In order to achieve the Bizantine Consensus, these 3 rules must apply: during every round each process must send a bit (with value either 0 or 1) to the others n-1 processes; before the start of a new round each process must have received a bit from every other process; in each round every process has sent his bit to all the other processes.

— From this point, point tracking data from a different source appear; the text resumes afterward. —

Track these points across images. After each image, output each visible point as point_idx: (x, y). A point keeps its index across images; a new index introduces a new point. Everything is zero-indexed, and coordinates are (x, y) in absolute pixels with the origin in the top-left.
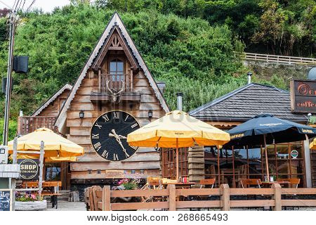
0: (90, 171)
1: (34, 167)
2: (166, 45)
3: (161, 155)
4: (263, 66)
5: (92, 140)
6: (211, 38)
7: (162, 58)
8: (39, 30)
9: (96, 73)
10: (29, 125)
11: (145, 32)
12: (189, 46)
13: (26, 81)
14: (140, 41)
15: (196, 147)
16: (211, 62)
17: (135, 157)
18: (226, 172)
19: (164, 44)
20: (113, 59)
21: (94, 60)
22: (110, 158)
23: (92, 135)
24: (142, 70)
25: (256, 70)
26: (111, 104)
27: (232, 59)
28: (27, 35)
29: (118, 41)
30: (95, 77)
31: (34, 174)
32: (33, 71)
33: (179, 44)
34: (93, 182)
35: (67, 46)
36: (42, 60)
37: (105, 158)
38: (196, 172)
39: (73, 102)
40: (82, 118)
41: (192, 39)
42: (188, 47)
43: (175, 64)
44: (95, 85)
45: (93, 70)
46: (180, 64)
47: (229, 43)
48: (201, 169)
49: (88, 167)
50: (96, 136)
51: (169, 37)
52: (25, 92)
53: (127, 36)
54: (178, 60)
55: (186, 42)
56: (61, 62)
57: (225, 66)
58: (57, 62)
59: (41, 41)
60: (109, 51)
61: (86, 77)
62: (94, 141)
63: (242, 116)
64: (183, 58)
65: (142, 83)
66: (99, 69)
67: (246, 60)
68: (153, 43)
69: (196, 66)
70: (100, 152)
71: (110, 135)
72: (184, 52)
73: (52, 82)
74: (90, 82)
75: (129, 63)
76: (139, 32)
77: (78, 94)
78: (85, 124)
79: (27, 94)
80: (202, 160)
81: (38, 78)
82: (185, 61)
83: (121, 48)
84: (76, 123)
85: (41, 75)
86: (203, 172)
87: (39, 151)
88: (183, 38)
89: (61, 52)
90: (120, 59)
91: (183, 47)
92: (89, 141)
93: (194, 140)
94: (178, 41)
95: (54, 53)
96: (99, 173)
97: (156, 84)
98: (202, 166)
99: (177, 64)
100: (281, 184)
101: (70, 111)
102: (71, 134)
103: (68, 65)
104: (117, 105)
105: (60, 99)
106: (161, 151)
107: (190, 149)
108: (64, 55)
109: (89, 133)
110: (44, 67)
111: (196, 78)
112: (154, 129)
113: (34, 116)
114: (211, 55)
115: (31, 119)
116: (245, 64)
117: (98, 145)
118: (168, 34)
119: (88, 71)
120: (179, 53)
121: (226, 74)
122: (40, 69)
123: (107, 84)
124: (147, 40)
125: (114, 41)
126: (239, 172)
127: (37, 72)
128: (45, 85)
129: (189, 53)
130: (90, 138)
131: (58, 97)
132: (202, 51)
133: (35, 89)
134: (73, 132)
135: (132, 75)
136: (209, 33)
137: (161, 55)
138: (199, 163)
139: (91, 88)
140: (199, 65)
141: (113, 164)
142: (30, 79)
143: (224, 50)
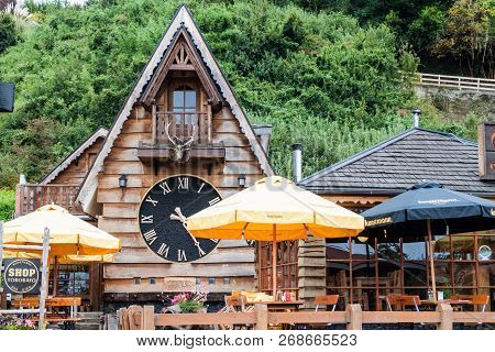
0: (137, 280)
1: (32, 272)
2: (281, 61)
3: (257, 253)
4: (451, 96)
5: (141, 225)
6: (360, 47)
7: (273, 82)
8: (60, 34)
9: (149, 110)
10: (35, 199)
11: (245, 38)
12: (321, 62)
13: (37, 122)
14: (236, 52)
15: (310, 239)
16: (358, 89)
17: (214, 255)
18: (366, 283)
19: (277, 58)
20: (177, 85)
21: (145, 88)
22: (173, 257)
23: (140, 218)
24: (228, 105)
25: (439, 104)
26: (173, 164)
27: (396, 84)
28: (40, 43)
29: (185, 55)
30: (146, 117)
31: (32, 284)
32: (49, 105)
33: (303, 59)
34: (142, 299)
35: (108, 62)
36: (65, 86)
37: (163, 256)
38: (311, 283)
39: (107, 160)
40: (124, 188)
41: (326, 50)
42: (318, 64)
43: (297, 94)
44: (147, 131)
45: (143, 104)
46: (304, 93)
47: (392, 57)
48: (321, 278)
49: (134, 272)
50: (148, 219)
51: (286, 46)
52: (35, 141)
53: (202, 47)
54: (301, 86)
55: (315, 56)
56: (97, 89)
57: (384, 98)
58: (91, 89)
59: (64, 53)
60: (171, 72)
61: (132, 117)
62: (144, 228)
63: (393, 186)
64: (309, 82)
65: (228, 126)
66: (152, 103)
67: (422, 87)
68: (258, 57)
69: (332, 97)
70: (155, 247)
71: (173, 216)
72: (311, 72)
73: (82, 124)
74: (138, 126)
75: (206, 93)
76: (233, 38)
77: (117, 146)
78: (129, 198)
79: (38, 145)
80: (323, 262)
81: (59, 118)
82: (314, 89)
83: (191, 67)
84: (114, 197)
85: (64, 112)
86: (323, 283)
87: (41, 244)
88: (311, 47)
89: (99, 73)
90: (191, 85)
91: (310, 64)
92: (135, 227)
93: (306, 227)
94: (302, 54)
95: (85, 74)
96: (152, 282)
97: (252, 128)
98: (323, 273)
99: (299, 93)
100: (452, 305)
101: (102, 175)
102: (105, 215)
103: (109, 95)
104: (183, 166)
105: (90, 154)
106: (255, 245)
107: (301, 243)
108: (102, 77)
109: (135, 214)
110: (69, 98)
111: (333, 118)
112: (231, 209)
113: (44, 183)
114: (359, 77)
115: (39, 189)
116: (420, 93)
117: (151, 234)
118: (285, 41)
119: (135, 106)
120: (303, 74)
121: (384, 111)
122: (61, 102)
123: (167, 128)
124: (247, 51)
125: (179, 55)
126: (387, 283)
127: (57, 106)
128: (68, 129)
129: (321, 74)
130: (137, 223)
131: (86, 150)
132: (343, 72)
133: (53, 136)
134: (107, 211)
135: (210, 113)
136: (357, 39)
137: (272, 77)
138: (315, 268)
139: (140, 136)
140: (337, 95)
141: (177, 268)
142: (43, 120)
143: (381, 68)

I need to implement the following Rabin-based, Monte Carlo Byzantine Consensus randomized protocol for 661 non-traitor processes out of 991 total processes:
Variables:
b(i) = value to send to all other processes, initially = input value
p = global random number which can be either 1 and 0, picked after every run
maj(i) = majority value
tally(i) = number of times majority appears in b(i)
Implementation:
loop = TRUE
while (loop)
1. send b(i) to the other n−1 processes
2. receive the values sent by the other n−1 processes
3. set maj(i) = majority value in b(i)
4. set tally(i) = number of times the majority value appears
5. if tally(i) ≥ 2t + 1
then b(i) = maj(i)
else if (p=1) then b(i) = 1
else b(i) ← 0
My question would be: how can I implement the data structure which stores for every process the bits they have sent and received, not to mention how to implement the sending mechanism itself? I was thinking about implementing an array A.i[j] for each process, where j ranges over all process ids. I have heard it is possible to make processes read the values of the other n-1 processes from such a table instead of implemeneting a sending mechanism; how could I implement this?